> **GIVEN EXERCISE**
Please rewrite everything from the line containing "family: Asparagaceae" down to the line containing "genus: Photinus", swapping "common name" for "vernacular name" and keeping all else unchanged. Give only those lines.

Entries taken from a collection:
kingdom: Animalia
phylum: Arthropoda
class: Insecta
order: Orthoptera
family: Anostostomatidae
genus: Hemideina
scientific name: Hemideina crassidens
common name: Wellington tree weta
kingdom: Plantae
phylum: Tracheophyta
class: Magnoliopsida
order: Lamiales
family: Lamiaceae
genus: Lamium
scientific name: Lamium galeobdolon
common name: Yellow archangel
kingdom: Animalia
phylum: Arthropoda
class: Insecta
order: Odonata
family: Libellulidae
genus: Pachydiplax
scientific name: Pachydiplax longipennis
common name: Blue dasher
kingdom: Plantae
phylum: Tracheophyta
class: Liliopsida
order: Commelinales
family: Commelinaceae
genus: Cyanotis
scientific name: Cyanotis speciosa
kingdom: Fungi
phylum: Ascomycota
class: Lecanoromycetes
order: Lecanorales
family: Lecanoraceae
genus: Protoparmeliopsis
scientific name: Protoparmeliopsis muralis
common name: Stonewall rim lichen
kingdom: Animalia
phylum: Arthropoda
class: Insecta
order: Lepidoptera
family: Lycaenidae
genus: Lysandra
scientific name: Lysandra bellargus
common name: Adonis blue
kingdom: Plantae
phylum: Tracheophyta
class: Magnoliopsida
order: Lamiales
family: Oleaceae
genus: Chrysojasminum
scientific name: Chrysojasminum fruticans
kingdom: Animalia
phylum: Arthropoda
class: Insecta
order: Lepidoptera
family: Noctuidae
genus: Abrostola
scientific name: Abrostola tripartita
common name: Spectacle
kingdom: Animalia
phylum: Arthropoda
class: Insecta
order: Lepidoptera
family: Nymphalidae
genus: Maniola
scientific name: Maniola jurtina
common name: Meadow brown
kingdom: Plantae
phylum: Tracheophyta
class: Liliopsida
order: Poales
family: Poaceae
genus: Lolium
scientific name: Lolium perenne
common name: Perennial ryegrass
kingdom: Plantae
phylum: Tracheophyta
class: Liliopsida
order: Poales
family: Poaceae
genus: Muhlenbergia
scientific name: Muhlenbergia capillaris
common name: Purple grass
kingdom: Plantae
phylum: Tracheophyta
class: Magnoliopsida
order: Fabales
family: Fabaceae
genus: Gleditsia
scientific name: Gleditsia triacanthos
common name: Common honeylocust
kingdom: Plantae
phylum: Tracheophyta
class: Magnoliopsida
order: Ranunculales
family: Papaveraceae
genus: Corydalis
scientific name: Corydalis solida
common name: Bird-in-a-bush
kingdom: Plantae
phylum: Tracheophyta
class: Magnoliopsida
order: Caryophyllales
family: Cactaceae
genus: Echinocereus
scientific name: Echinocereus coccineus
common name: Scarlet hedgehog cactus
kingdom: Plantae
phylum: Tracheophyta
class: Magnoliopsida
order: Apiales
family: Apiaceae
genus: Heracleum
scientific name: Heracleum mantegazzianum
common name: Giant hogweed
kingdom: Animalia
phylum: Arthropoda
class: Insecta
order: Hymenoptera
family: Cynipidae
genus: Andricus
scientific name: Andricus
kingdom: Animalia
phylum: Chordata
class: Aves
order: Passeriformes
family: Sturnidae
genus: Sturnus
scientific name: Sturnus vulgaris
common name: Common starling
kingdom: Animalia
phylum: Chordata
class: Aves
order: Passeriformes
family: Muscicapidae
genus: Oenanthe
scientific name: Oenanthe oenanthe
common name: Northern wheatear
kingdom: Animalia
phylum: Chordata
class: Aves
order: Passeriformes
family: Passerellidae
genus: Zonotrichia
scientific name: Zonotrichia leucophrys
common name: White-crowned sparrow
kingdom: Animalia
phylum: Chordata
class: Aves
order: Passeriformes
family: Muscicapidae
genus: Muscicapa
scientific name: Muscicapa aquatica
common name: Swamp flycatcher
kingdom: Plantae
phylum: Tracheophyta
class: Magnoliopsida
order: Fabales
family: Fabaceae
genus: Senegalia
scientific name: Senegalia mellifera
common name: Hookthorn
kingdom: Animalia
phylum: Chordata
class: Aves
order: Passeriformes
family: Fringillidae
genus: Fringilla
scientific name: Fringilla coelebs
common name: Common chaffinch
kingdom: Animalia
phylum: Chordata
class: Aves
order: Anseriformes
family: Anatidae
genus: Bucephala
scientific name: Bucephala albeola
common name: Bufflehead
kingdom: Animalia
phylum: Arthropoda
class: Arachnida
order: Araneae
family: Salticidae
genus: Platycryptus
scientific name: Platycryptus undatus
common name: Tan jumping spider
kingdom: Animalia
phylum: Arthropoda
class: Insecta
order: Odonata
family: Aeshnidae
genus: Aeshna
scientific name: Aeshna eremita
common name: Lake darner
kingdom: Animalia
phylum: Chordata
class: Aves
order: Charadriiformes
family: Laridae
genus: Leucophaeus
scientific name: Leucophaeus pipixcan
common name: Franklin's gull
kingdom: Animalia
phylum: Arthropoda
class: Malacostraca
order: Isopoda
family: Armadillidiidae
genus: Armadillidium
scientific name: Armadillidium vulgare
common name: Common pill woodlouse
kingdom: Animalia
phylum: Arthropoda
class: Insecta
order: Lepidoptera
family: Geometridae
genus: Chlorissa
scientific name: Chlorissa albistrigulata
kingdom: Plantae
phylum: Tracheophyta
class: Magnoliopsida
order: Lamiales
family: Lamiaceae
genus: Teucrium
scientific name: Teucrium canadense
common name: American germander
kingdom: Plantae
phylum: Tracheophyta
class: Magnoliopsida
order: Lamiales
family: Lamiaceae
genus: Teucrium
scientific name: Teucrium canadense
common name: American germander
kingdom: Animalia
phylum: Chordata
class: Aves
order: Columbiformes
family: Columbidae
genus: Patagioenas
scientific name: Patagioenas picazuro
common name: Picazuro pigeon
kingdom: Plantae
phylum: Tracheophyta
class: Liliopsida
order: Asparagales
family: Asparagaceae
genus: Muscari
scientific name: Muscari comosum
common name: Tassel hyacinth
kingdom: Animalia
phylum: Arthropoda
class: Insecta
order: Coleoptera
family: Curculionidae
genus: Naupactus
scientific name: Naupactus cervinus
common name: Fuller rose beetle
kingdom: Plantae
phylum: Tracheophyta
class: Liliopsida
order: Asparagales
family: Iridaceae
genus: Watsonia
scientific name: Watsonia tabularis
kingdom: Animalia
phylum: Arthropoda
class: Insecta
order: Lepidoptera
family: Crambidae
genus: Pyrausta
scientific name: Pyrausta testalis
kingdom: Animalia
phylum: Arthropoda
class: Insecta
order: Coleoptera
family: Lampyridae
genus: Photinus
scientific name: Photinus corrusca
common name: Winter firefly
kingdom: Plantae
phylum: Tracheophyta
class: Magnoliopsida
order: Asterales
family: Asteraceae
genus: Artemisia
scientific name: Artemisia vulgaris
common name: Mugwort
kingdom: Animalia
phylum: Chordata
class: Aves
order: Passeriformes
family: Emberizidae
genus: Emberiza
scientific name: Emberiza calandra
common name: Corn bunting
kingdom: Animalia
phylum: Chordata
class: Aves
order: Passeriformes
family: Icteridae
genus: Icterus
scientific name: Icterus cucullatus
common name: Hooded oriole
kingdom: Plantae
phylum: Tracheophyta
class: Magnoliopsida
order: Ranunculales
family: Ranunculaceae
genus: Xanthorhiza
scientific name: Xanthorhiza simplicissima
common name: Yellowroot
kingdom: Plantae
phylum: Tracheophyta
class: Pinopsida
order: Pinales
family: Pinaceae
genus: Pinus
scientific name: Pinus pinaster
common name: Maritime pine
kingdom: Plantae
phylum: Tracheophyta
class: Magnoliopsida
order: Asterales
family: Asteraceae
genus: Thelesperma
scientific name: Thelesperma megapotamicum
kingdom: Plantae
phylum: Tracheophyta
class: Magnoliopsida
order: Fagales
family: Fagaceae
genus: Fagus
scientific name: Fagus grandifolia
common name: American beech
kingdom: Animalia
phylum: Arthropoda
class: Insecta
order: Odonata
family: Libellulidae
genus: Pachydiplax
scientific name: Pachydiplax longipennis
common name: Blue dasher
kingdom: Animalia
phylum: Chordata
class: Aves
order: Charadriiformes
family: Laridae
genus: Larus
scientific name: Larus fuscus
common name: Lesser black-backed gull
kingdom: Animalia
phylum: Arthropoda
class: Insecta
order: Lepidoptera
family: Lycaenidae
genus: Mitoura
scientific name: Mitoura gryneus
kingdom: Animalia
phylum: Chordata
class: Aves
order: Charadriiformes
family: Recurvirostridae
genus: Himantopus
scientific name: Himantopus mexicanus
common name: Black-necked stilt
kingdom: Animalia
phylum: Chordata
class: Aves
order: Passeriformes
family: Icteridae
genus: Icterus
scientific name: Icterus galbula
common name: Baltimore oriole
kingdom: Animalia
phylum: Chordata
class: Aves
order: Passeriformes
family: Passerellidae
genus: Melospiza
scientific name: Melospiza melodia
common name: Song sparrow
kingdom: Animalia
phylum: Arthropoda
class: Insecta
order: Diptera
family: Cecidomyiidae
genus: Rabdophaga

> **EXERCISE OUTPUT**
family: Asparagaceae
genus: Muscari
scientific name: Muscari comosum
vernacular name: Tassel hyacinth
kingdom: Animalia
phylum: Arthropoda
class: Insecta
order: Coleoptera
family: Curculionidae
genus: Naupactus
scientific name: Naupactus cervinus
vernacular name: Fuller rose beetle
kingdom: Plantae
phylum: Tracheophyta
class: Liliopsida
order: Asparagales
family: Iridaceae
genus: Watsonia
scientific name: Watsonia tabularis
kingdom: Animalia
phylum: Arthropoda
class: Insecta
order: Lepidoptera
family: Crambidae
genus: Pyrausta
scientific name: Pyrausta testalis
kingdom: Animalia
phylum: Arthropoda
class: Insecta
order: Coleoptera
family: Lampyridae
genus: Photinus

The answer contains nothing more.